アルバート様の魔車はもう先に入国していますよ。」
「そうか。着いたんだ…」
「ええ。皆さんのおかげで何とか無事たどり着くことができました。前衛のお二人に、回復魔術士、召喚術士、誰一人欠けていても辿り着かなかったでしょうね。」
「いえ、俺だけは何もできませんでした。」
グラールの言葉にサジが悔しそうに言う。
「そんなことないですよ。最初に狙われたのが、術士のセオドアやリアさんであれば、その程度の傷では済まなかったでしょう。君の瞬発力があったからこそです。
それに、盗賊団の対処は見事でした。」
「あれはカルマのおかげです。」
サジはそう言うとカルマの方を見る。
「……?」
「カルマ、今回はお前に助けられた。ありがとう。
だけど、俺もヘリオサマナの先輩として、助けられてばかりではいられないんだ。次からは俺も仲間を守れるように強くなってやるからな。」
「うん!」
カルマはサジの言葉にニコリと笑い頷いた。
「さあ、僕らも入りましょう。まずは体力を回復しなければ……」
「そうですね……」
「はい!」
カルマ達はレルフ共和国へ入国した。
一行は既に力を使い果たし体力の限界であり、また陽も落ちていたので、街の探索は後回しにし、その日は宿へと直行した。
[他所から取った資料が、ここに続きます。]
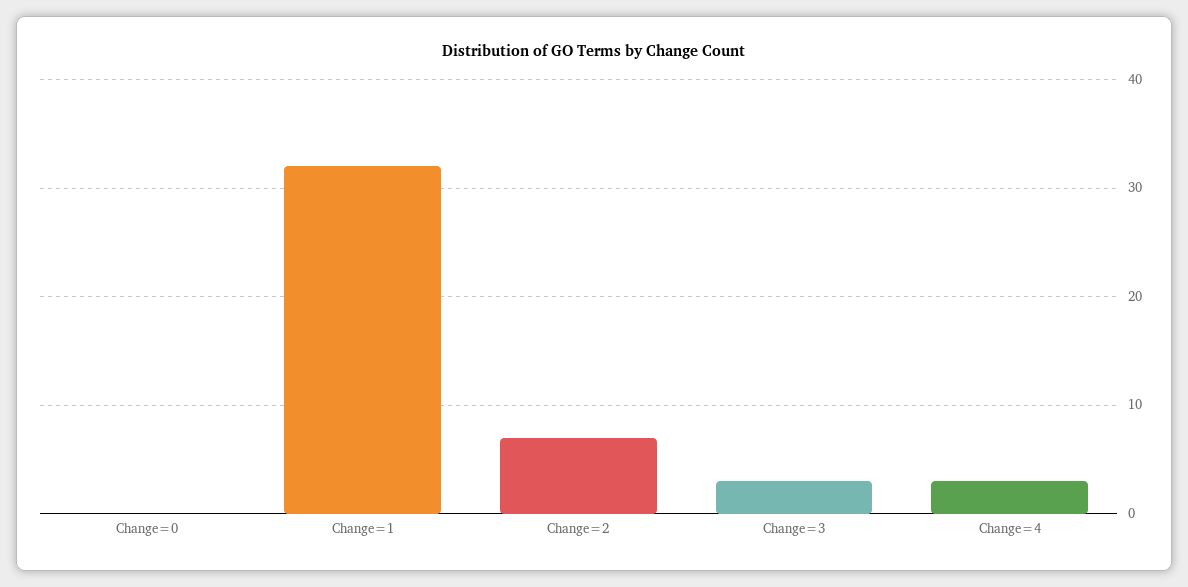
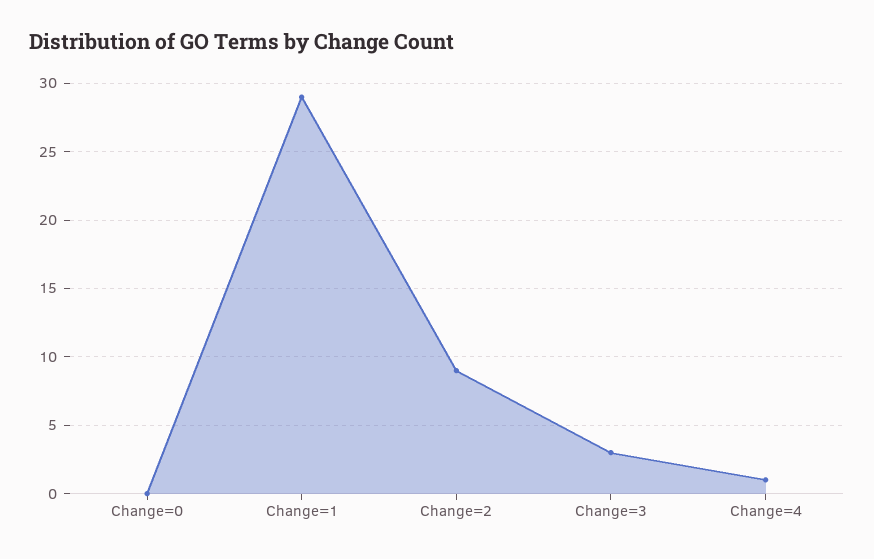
Change=1: 32 -> 29
Change=2: 7 -> 9
Change=4: 3 -> 1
それぞれが明日からの任務のために各自の部屋へと入室していく。
カルマも疲れ切った体を何とか動かしながら、自室の扉に手をかける。
「カルマ…」
後ろからリアがカルマに声をかける。
「ん?」
「今日はありがとう。」
「なにが?」
「私がクレアワームに狙われた時、助けてくれたでしょ?お礼言えてなかったから。」
「いいよ。リアの召喚術がなかったら誰も助かってなかっただろうし。お互い様だよ。」
「え…、そっか。そうだよね。」
「うん?どうしたの?」
リアは少し微笑みながらも顔を俯く。カルマはその反応を不思議に思い首を傾げる。
「ううん。何でもない。明日からもよろしくねカルマ。おやすみ!」
リアはそういうと勢いよく自室へと入っていく。